Rosales is a barrio in the Chapinero locality of Bogotá.

Limits 
 North: Calle 82
 South: Calle 72
 West: Eastern Hills
 East: Carrera Séptima

Economy and culture  
Rosales is a wealthy neighborhood of Bogotá, Colombia. The neighborhood is known for brick high rises  which are found from Carrera Séptima (7th Avenue) to Avenida Circunvalar. 

The neighborhood was home to many affluent large homes until the late 1970s when families began selling their estates to make a large sum on multi-family dwellings.  The large red-brick high rises offered high class Bogotanos better security and residences that were easier to maintain.
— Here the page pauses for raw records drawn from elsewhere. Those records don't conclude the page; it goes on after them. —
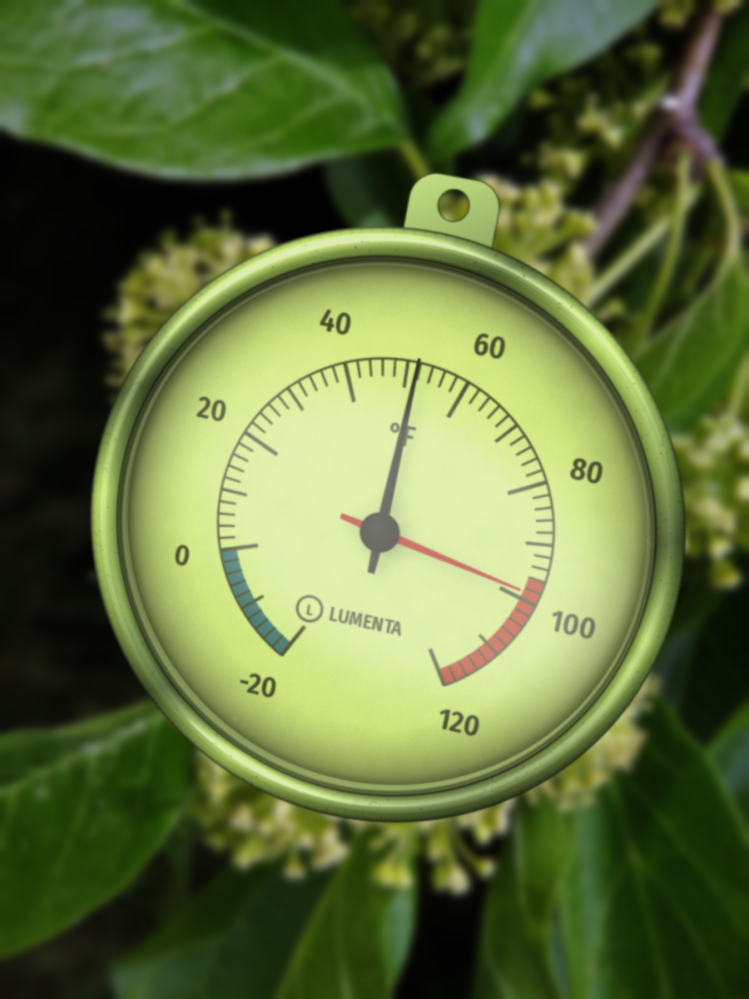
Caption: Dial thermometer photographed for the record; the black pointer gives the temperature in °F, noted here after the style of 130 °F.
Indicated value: 52 °F
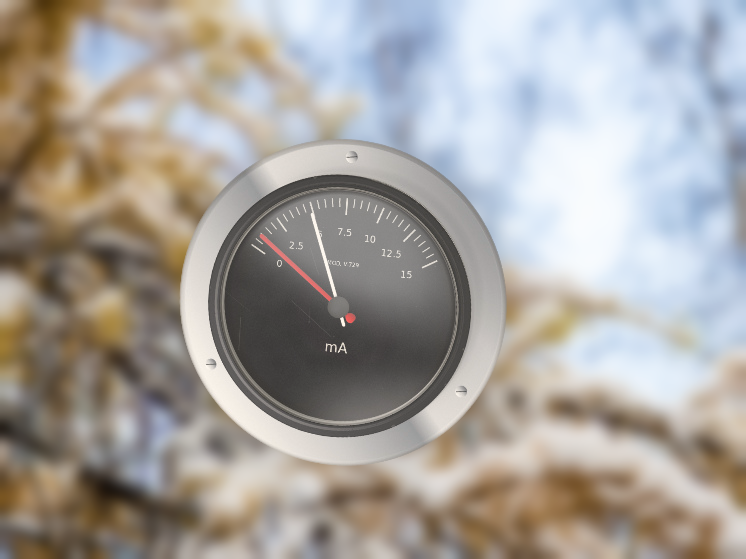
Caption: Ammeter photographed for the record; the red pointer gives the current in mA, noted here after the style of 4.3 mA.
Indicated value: 1 mA
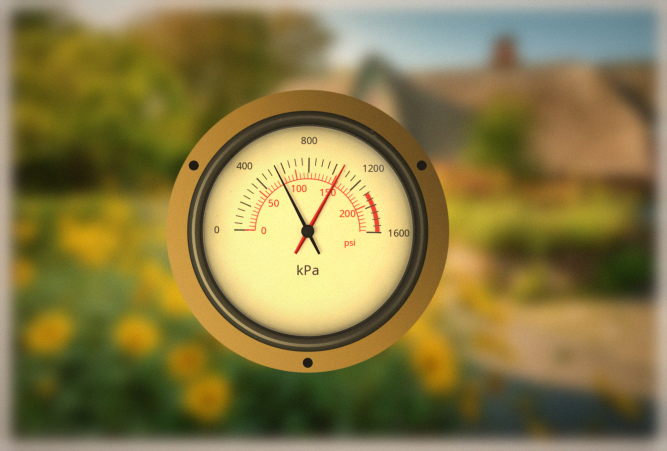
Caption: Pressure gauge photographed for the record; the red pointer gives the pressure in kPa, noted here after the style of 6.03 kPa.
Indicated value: 1050 kPa
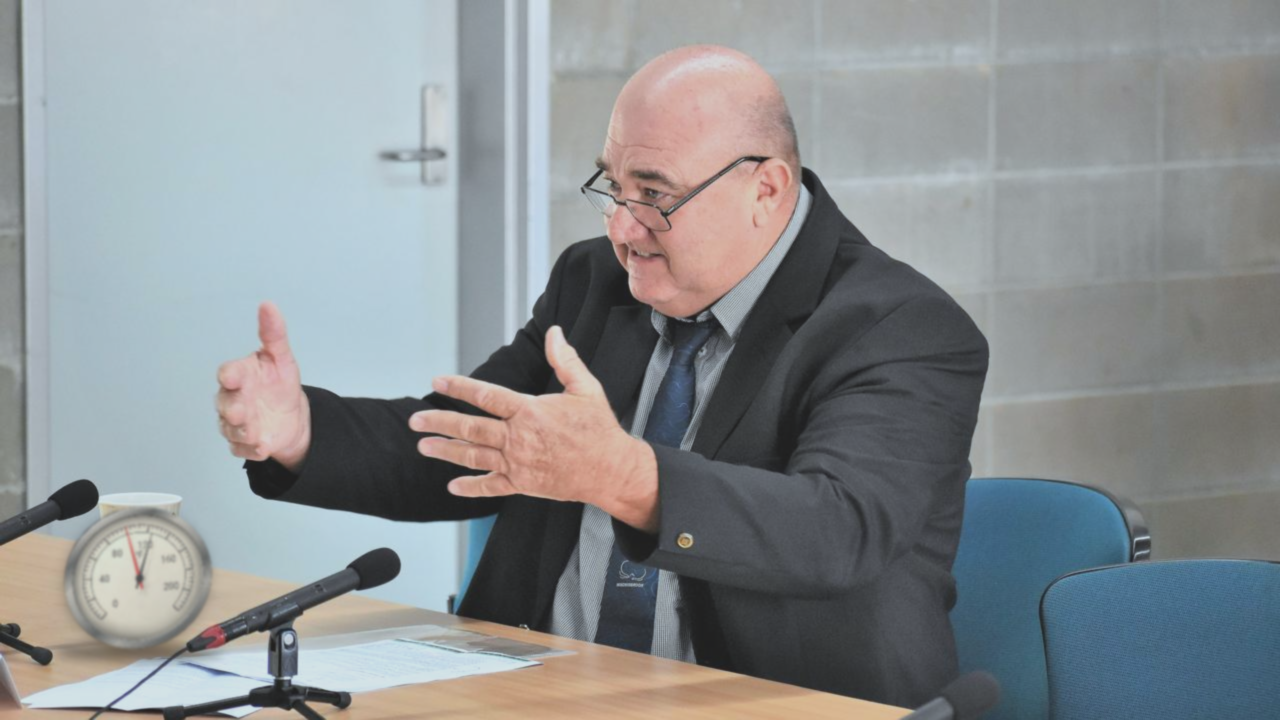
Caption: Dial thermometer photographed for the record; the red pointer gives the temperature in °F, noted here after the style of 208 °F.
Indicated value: 100 °F
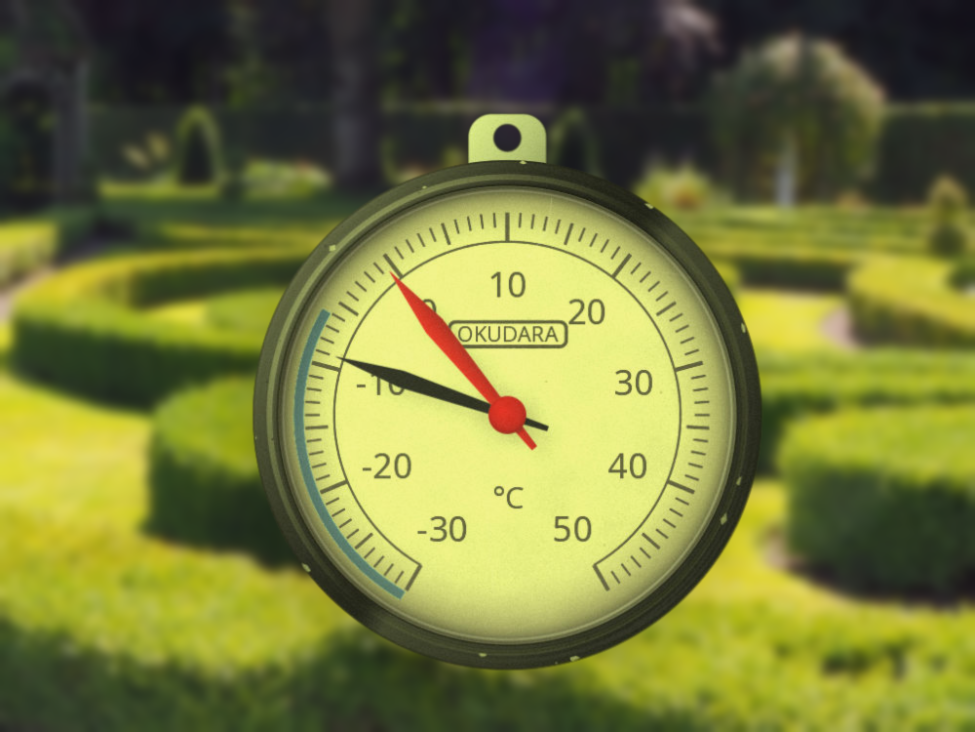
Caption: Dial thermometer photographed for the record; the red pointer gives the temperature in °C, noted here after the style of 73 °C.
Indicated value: -0.5 °C
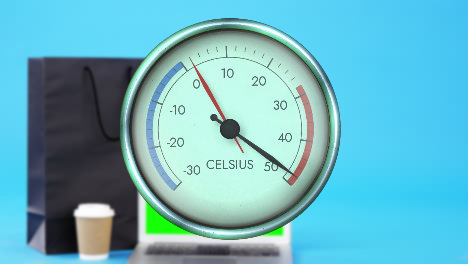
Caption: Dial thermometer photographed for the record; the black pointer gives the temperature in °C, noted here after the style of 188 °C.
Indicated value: 48 °C
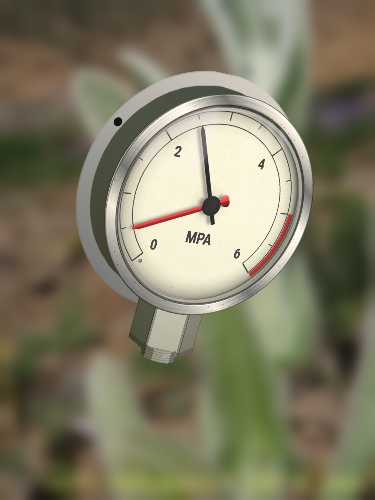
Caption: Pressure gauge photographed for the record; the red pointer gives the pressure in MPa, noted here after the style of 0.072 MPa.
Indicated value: 0.5 MPa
Rosales is home to many embassies as it has easy access to both the North and Downtown Bogotá due to its proximity to Carrera Séptima and La Circunvalar. Other assets of Rosales are the numerous parks and creeks that flow down from the Andean mountains.

Points of interest 
There are several parks which have natural streams sourced from the mountains, such as Quebradas de Rosales and Alameda de Quebrada Vieja, both of which are frequently used for leisure activities.

Transportation 
Carrera Séptima and the Avenida Chile provide access to public transport. Other important streets are Carreras Quinta, Cuarta and Avenida Circunvalar.